The lawsuit was filed in U.S. District Court in Alexandria, Va., and argues that enforcement of the measure passed by county lawmakers in July will subject immigrants in the United States legally to unnecessary government intrusion and will violate their right to equal protection under the law. The lawsuit says the measure violates the U.S. Constitution and federal and state laws.
The resolution allows local police to check the residency status of individuals they encounter, authorizes county employees to collect immigration data on people who seek public benefits and seeks to deny public services including housing assistance, drug rehab for jail inmates and senior programs, to illegal immigrants.
"This ordinance, which expresses the worst instincts of a few in the county, is destroying the basic fabric of community life," said Cesar Perales, president of the Puerto Rican Legal Defense and Education Fund.
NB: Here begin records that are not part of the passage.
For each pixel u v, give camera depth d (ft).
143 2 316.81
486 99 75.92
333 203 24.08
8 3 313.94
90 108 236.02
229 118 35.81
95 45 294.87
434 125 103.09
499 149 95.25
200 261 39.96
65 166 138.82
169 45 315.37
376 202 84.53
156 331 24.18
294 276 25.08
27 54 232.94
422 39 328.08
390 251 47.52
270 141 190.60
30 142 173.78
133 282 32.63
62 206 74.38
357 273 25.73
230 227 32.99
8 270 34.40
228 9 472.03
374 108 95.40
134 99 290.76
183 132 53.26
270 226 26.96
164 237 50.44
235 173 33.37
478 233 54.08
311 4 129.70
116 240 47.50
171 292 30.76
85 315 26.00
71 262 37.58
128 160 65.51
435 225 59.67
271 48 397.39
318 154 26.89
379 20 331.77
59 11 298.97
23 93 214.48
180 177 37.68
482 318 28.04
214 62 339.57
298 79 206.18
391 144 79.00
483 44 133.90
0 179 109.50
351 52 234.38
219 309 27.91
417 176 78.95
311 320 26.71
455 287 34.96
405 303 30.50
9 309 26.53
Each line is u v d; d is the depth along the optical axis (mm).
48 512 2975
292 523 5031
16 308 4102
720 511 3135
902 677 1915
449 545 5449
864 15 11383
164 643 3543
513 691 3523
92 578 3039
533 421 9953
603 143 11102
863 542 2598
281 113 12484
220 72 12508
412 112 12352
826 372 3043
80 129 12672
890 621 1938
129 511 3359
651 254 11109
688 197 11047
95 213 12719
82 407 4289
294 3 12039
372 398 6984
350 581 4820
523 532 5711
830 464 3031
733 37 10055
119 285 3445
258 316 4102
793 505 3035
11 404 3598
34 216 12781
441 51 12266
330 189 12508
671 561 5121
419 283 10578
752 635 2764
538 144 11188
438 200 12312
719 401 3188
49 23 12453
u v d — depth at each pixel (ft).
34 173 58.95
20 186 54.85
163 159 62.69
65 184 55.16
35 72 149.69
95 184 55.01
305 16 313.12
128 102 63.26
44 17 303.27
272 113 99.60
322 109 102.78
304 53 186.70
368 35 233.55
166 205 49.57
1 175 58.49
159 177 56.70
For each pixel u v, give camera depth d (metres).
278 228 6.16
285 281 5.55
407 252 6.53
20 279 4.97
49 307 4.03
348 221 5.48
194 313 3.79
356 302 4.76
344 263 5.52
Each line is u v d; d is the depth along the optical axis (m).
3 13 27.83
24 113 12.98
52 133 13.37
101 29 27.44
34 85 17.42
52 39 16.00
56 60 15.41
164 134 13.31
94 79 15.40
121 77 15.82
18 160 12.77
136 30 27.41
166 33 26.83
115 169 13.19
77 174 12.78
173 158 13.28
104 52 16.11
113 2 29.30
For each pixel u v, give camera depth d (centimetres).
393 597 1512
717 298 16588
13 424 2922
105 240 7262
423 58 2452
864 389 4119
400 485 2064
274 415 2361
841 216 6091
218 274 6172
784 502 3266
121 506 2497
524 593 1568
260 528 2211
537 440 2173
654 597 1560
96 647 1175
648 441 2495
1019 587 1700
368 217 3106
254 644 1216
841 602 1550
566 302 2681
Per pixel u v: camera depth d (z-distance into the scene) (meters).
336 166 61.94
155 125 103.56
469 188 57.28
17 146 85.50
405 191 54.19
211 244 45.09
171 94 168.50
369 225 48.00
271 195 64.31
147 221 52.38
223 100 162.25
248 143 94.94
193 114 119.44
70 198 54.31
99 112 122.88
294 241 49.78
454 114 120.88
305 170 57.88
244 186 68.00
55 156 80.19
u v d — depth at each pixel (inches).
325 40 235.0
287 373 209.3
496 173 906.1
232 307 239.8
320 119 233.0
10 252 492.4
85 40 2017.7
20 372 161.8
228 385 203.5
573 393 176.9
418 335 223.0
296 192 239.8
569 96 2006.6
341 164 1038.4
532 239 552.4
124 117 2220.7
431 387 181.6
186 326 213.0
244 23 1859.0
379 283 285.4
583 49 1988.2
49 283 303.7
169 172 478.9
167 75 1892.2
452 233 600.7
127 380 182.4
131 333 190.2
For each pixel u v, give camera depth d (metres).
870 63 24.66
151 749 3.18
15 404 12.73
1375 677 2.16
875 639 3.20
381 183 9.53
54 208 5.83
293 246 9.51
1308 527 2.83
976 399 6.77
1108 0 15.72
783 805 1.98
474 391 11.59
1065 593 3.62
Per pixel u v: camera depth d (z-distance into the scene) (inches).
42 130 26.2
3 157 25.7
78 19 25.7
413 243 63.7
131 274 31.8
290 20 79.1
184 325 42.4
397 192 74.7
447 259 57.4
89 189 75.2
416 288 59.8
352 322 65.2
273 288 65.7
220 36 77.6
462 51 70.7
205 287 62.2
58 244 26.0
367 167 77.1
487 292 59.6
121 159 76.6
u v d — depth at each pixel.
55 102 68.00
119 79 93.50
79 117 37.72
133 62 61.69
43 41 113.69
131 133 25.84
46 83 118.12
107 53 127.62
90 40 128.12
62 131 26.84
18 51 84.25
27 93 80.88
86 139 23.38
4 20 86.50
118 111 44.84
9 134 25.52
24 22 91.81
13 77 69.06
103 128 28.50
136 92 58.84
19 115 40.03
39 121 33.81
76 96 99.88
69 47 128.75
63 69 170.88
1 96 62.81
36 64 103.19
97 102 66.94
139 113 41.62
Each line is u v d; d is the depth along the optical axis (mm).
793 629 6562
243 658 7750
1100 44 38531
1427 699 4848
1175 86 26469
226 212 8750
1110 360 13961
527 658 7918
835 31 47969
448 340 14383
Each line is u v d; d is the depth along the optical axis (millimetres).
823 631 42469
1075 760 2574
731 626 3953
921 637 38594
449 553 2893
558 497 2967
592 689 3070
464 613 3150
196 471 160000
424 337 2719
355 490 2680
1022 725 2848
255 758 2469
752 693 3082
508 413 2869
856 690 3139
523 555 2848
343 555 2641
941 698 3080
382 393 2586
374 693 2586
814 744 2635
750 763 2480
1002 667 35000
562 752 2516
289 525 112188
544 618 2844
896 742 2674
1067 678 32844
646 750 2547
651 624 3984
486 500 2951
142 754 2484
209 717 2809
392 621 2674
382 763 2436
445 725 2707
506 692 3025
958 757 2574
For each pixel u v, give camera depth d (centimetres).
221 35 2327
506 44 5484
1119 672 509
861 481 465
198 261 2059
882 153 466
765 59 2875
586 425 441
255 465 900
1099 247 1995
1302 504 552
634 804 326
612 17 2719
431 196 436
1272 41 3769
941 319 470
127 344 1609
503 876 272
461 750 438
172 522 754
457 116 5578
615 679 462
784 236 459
The group filed the lawsuit with the Washington law firm Howrey LLP and the Washington Lawyers' Committee for Civil Rights and Urban Affairs. It was filed on behalf of 21 plaintiffs ranging from U.S. citizens to undocumented residents and others with transitional status. The Woodbridge Workers Committee, which is considered by day laborers in the county as their official representative, is the 22nd plaintiff.
"Nowhere in the country have the courts upheld the right of counties to do what Prince William County is trying to do," Perales said.
Prince William County Board of Supervisors Chairman Corey A. Stewart said he believed the resolution would hold up in court.
"We carefully drafted the resolution and its implementation in anticipation of lawsuits and we are confident that it will withstand this and any other legal challenge that might arise," he said.
The resolution has placed Prince William County at the center of a debate on how to handle the region's growing immigrant population. Gov. Tim Kaine and other officials have criticized Congress for not doing enough to stop illegal immigration, which has prompted local jurisdictions to take the matter into their own hands.
Earlier this month, Prince William supervisors unanimously approved the new police department policy. But they held off on authorizing an extra $2.5 million a year needed to implement it. A final vote on the service restrictions and allocation of funding is planned for Oct. 16.
Perales expressed his concerns about how the measure has already seeped into many areas of everyday life: the concern about racial profiling by police when they choose whose residency status to check, the fear in the community of families being torn apart, and the detriment to legal residents, the county's economy, and the divisiveness he believes it will cause between neighbors. He worried that children would grow to mistrust police if they perceived them as officials who could deport their parents.
"This is a horrible thing," Perales said. "This is a most un-American thing that has been perpetrated by the board of supervisors."